Available data START

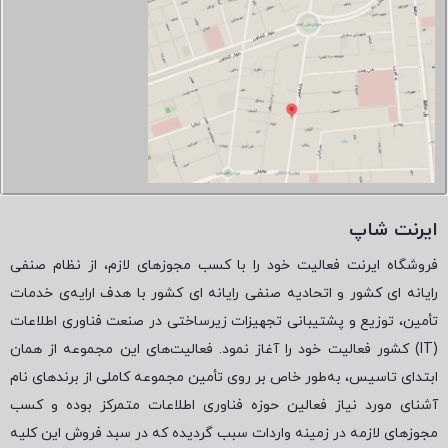
ایرنت شاپ
فروشگاه ایرنت فعالیت خود را با کسب مجوزهای لازم، از نظام صنفی
رایانه ای کشور و اتحادیه صنفی رایانه ای کشور با هدف ارایه‌ی خدمات
تأمین، توزیع و پشتیبانی تجهیزات زیرساختی در صنعت فناوری اطلاعات
(
IT
) کشور فعالیت خود را آغاز نمود. فعالیت‌های این مجموعه از همان
ابتدای تاسیس، به‌طور خاص بر روی تأمین مجموعه کاملی از برندهای نام
آشنای مورد نیاز فعالین حوزه فناوری اطلاعات متمرکز بوده و کسب
مجوزهای لازمه در زمینه واردات سبب گردیده که در سبد فروش این کلیه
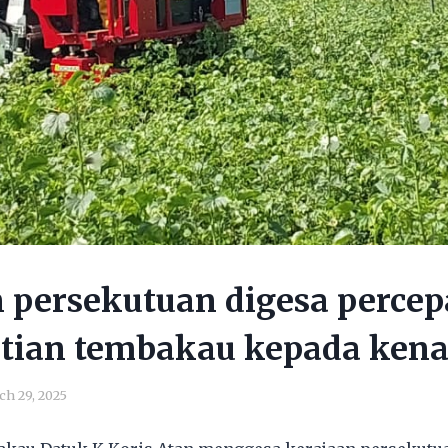
 persekutuan digesa perce
tian tembakau kepada kena
h 29, 2025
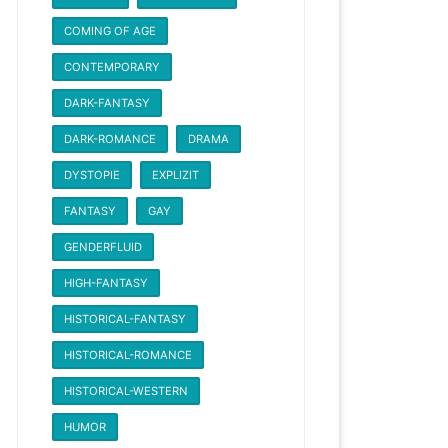
COMING OF AGE
CONTEMPORARY
DARK-FANTASY
DARK-ROMANCE
DRAMA
DYSTOPIE
EXPLIZIT
FANTASY
GAY
GENDERFLUID
HIGH-FANTASY
HISTORICAL-FANTASY
HISTORICAL-ROMANCE
HISTORICAL-WESTERN
HUMOR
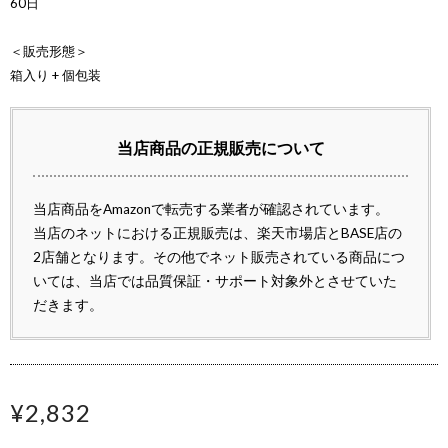
60日
＜販売形態＞
箱入り + 個包装
当店商品の正規販売について
当店商品をAmazonで転売する業者が確認されています。
当店のネットにおける正規販売は、楽天市場店とBASE店の
2店舗となります。その他でネット販売されている商品につ
いては、当店では品質保証・サポート対象外とさせていた
だきます。
¥2,832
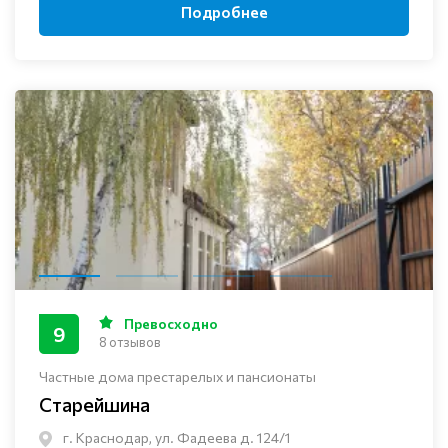
Подробнее
Превосходно
9
8 отзывов
Частные дома престарелых и пансионаты
Старейшина
г. Краснодар, ул. Фадеева д. 124/1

Available data END

Please copy exactly the lines from the one containing "COMING OF AGE" through the last line of the records above, both included, and leave out any pictures.

COMING OF AGE
CONTEMPORARY
DARK-FANTASY
DARK-ROMANCE
DRAMA
DYSTOPIE
EXPLIZIT
FANTASY
GAY
GENDERFLUID
HIGH-FANTASY
HISTORICAL-FANTASY
HISTORICAL-ROMANCE
HISTORICAL-WESTERN
HUMOR
60日
＜販売形態＞
箱入り + 個包装
当店商品の正規販売について
当店商品をAmazonで転売する業者が確認されています。
当店のネットにおける正規販売は、楽天市場店とBASE店の
2店舗となります。その他でネット販売されている商品につ
いては、当店では品質保証・サポート対象外とさせていた
だきます。
¥2,832
Подробнее
Превосходно
9
8 отзывов
Частные дома престарелых и пансионаты
Старейшина
г. Краснодар, ул. Фадеева д. 124/1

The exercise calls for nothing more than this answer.